Regarding Vietnam’s status quo with climate change, he sees that Vietnam has opportunities to shift its development paradigm by incorporating two critical pathways, including the resilient pathway and the decarbonizing pathway, which will help the country balance its development goals with increasing climate risk. The country’s economic transformation will greatly depend on the better management of natural capital such as agriculture, forests, and mineral resources.

So, he recommended that both the public and private sectors in Vietnam need action to build climate resilience, achieve the country’s pledge of net-zero greenhouse gas emissions by 2050, and advance socio-economic development. All need to ensure a “just transition” to support households disrupted by the shift to a climate-resilient, low-carbon economy.

Mr.

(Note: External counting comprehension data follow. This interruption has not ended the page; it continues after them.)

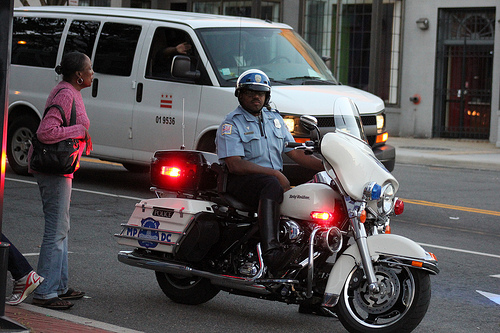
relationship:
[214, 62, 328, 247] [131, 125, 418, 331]
man on bike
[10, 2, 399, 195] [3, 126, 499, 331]
van on road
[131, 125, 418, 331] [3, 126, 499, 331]
bike on road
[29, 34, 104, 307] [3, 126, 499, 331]
woman on road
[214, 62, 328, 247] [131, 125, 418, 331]
man using bike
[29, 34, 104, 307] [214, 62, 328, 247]
woman beside man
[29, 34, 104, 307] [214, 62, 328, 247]
woman near man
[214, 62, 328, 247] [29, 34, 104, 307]
man near woman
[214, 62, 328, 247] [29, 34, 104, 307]
man next to woman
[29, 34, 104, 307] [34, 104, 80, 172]
woman with bag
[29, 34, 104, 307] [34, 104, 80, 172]
woman has bag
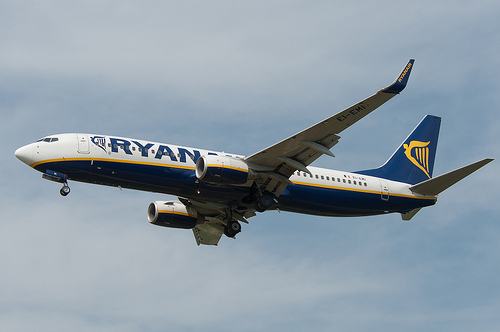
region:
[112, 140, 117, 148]
a window on a plane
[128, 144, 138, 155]
a window on a plane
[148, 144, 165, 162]
a window on a plane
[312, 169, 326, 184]
a window on a plane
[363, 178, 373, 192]
a window on a plane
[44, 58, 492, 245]
white blue and yellow plane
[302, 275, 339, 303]
white clouds in blue sky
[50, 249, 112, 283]
white clouds in blue sky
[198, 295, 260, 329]
white clouds in blue sky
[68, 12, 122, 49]
white clouds in blue sky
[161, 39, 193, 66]
white clouds in blue sky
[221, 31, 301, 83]
white clouds in blue sky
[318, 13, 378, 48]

Natthaphong Tantichattanon, Partner in Climate Change and Sustainability at KPMG Thailand, said in response to COP 26, the Bank of Thailand committed to setting a common policy direction for the financial sector, incorporating environmental factors into the supervisory framework, integrating environmental impacts into financial stability and macro assessments, and strengthening collaboration with international stakeholders.

He cited a statement from Mr. Sethaput Suthiwartnaueput, Governor of the Bank of Thailand, in September 2021 that banks need to increasingly incorporate sustainability considerations into their lending decisions and improve disclosure of climate-related information and their risk assessment tools.

Responding to VET’s questions about key solutions for Vietnam enterprises to improve ESG criteria, Mr. Hieu said: “I suppose that the business should identify their ESG level. Before that, you had to compare it with some other leading companies to see what the gap is. There are many solutions for that, however, depending on the type of business and sector, and we had to find some proper ESG indicators to improve that. In the enterprise, we can see how ESG brings you opportunity or risk. The solution to improving is to align strategy.”

Additionally, he pointed out that the business had to calculate the management risk or something like the reporting standard framework. “To improve ESG, we can set up the ESG mark or ESG data level,” he said. “So my answer is focusing on strategy and ESG data.”